■ Aim of the exercise ■
Of the entries below, restate word for word only the section that runs from the line with "#### **7. 期望完成時間**" to the line with "3. 選擇「選取現有的試算表」", counting both ends.

(Plain-text document sources)

□ □ □ □

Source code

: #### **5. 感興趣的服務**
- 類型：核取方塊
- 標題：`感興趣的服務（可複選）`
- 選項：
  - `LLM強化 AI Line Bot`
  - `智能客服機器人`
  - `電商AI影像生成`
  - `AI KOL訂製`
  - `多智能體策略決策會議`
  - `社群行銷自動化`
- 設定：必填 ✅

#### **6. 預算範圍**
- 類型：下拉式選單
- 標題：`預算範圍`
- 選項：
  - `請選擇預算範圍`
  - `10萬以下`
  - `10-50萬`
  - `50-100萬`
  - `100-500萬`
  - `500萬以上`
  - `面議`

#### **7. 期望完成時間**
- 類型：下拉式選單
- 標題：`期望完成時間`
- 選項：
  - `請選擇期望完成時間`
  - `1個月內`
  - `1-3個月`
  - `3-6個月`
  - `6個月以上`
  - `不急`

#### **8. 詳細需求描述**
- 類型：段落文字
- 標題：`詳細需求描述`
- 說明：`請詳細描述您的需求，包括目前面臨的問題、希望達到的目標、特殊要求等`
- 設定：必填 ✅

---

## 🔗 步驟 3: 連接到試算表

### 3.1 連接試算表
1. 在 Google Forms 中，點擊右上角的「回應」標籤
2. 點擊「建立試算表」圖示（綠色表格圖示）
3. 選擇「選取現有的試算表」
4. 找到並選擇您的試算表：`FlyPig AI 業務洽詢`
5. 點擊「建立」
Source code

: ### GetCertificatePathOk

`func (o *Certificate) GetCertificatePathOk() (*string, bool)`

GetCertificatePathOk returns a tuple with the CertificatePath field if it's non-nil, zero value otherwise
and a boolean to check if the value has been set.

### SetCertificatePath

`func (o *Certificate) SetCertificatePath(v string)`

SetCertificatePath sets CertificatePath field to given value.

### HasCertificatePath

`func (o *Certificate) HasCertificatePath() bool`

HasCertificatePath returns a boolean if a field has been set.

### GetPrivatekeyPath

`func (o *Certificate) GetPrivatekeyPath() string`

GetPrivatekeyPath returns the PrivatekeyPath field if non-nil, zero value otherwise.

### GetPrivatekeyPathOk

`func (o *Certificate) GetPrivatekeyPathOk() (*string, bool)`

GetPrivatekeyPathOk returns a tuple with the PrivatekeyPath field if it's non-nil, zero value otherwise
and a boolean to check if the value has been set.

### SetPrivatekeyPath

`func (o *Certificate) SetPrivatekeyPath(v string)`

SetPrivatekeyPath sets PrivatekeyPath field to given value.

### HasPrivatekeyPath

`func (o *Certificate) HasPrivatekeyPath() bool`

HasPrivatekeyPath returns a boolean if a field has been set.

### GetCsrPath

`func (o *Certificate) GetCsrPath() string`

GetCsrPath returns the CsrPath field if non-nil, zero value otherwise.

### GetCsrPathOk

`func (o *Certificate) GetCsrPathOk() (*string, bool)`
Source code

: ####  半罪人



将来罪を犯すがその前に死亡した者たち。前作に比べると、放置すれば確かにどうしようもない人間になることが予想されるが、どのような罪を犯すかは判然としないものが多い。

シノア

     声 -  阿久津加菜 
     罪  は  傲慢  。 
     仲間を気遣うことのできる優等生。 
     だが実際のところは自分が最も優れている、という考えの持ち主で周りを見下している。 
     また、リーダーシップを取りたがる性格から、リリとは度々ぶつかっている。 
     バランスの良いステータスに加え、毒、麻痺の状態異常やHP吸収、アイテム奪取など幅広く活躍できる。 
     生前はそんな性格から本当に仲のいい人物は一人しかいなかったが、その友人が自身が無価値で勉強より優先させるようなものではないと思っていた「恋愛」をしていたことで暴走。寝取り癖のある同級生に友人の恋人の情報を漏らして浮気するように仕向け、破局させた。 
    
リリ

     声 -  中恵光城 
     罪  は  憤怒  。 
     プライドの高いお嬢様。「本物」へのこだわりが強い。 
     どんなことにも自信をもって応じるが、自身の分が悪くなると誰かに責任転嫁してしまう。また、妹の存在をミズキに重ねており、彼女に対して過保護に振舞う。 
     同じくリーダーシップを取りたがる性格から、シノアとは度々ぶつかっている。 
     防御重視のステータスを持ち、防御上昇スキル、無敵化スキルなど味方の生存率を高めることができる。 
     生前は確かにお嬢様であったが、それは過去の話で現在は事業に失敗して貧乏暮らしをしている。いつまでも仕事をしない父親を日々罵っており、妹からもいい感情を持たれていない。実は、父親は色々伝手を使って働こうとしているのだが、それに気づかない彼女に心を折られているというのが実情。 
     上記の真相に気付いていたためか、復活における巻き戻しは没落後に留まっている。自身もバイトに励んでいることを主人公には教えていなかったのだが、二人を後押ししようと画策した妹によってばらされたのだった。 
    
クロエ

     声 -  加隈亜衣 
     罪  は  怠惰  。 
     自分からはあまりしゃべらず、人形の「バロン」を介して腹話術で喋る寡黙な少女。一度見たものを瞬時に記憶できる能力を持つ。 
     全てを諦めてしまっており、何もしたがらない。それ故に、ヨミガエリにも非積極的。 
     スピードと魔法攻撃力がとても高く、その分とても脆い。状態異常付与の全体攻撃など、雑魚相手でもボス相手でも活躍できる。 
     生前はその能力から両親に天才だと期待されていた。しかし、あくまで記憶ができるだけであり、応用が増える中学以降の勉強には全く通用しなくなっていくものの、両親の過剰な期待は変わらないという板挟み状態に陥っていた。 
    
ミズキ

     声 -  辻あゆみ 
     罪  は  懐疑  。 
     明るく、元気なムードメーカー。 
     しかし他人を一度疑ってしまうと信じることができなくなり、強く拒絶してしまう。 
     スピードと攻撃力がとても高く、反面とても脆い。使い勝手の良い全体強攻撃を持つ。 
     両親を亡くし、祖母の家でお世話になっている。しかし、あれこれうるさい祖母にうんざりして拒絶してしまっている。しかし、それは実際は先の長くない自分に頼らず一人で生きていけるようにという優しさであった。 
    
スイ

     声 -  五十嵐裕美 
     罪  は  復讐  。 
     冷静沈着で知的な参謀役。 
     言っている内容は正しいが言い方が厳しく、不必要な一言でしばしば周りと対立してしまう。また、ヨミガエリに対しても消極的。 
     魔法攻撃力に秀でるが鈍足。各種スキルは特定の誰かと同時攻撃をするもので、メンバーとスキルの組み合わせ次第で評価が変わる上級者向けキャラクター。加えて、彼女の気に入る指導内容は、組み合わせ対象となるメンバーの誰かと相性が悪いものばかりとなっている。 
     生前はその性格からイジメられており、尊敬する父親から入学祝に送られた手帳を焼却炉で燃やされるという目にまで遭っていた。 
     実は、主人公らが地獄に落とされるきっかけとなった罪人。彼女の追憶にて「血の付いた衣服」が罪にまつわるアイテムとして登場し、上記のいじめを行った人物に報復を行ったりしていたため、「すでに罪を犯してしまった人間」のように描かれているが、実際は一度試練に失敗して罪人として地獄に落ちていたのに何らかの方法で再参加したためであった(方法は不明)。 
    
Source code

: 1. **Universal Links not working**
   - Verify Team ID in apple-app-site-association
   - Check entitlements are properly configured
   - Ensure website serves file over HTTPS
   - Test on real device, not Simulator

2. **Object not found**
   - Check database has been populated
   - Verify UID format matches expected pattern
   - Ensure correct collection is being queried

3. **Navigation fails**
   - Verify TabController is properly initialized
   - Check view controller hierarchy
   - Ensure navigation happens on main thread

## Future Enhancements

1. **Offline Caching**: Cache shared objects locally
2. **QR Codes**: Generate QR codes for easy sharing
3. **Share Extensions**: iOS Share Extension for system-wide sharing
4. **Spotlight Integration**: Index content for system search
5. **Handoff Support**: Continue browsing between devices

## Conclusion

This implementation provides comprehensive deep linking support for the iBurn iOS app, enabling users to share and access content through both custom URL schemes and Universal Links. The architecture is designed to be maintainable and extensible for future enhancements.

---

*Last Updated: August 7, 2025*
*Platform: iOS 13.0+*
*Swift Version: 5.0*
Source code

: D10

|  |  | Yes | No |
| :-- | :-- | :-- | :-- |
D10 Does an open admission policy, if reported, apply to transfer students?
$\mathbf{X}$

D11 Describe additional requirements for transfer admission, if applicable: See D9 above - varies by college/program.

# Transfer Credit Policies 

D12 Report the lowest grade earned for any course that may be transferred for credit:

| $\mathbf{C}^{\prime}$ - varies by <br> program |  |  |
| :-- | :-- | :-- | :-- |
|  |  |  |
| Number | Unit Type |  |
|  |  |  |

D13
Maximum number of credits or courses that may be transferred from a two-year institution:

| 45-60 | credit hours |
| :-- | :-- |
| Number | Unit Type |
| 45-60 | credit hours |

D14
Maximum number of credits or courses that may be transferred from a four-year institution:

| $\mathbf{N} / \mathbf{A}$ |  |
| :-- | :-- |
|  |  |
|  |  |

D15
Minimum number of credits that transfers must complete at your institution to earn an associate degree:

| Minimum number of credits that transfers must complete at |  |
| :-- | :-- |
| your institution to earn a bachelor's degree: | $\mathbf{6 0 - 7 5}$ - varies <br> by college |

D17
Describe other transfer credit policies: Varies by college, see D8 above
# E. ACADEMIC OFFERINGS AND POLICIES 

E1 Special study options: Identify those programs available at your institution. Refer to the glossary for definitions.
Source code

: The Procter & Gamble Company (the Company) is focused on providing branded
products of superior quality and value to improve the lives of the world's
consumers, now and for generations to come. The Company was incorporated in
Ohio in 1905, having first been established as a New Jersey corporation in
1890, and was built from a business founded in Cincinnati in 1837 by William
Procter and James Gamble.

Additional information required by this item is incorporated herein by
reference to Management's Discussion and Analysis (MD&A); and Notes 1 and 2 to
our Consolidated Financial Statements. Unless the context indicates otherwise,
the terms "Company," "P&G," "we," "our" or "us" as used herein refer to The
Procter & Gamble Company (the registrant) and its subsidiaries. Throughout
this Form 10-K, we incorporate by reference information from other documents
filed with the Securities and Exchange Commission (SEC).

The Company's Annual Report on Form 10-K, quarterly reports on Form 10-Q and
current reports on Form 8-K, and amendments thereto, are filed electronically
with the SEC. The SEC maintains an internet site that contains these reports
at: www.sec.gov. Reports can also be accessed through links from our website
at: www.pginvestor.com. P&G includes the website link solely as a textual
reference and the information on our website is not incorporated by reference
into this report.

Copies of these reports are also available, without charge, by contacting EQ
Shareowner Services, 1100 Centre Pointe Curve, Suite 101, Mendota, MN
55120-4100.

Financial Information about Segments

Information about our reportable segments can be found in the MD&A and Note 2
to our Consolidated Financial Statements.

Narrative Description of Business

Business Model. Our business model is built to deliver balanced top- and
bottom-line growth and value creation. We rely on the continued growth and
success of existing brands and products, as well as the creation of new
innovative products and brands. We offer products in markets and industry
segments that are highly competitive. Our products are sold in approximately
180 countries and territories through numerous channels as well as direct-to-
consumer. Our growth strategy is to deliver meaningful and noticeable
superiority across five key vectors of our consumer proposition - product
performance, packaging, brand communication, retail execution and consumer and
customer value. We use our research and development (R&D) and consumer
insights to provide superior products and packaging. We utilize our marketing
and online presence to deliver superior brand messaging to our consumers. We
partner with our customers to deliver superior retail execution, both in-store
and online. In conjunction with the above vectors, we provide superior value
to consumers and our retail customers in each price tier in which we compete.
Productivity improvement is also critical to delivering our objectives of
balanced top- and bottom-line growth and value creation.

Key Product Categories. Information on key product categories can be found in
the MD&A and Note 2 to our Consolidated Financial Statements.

□ □ □ □

■ Reply to the exercise ■
#### **7. 期望完成時間**
- 類型：下拉式選單
- 標題：`期望完成時間`
- 選項：
  - `請選擇期望完成時間`
  - `1個月內`
  - `1-3個月`
  - `3-6個月`
  - `6個月以上`
  - `不急`

#### **8. 詳細需求描述**
- 類型：段落文字
- 標題：`詳細需求描述`
- 說明：`請詳細描述您的需求，包括目前面臨的問題、希望達到的目標、特殊要求等`
- 設定：必填 ✅

---

## 🔗 步驟 3: 連接到試算表

### 3.1 連接試算表
1. 在 Google Forms 中，點擊右上角的「回應」標籤
2. 點擊「建立試算表」圖示（綠色表格圖示）
3. 選擇「選取現有的試算表」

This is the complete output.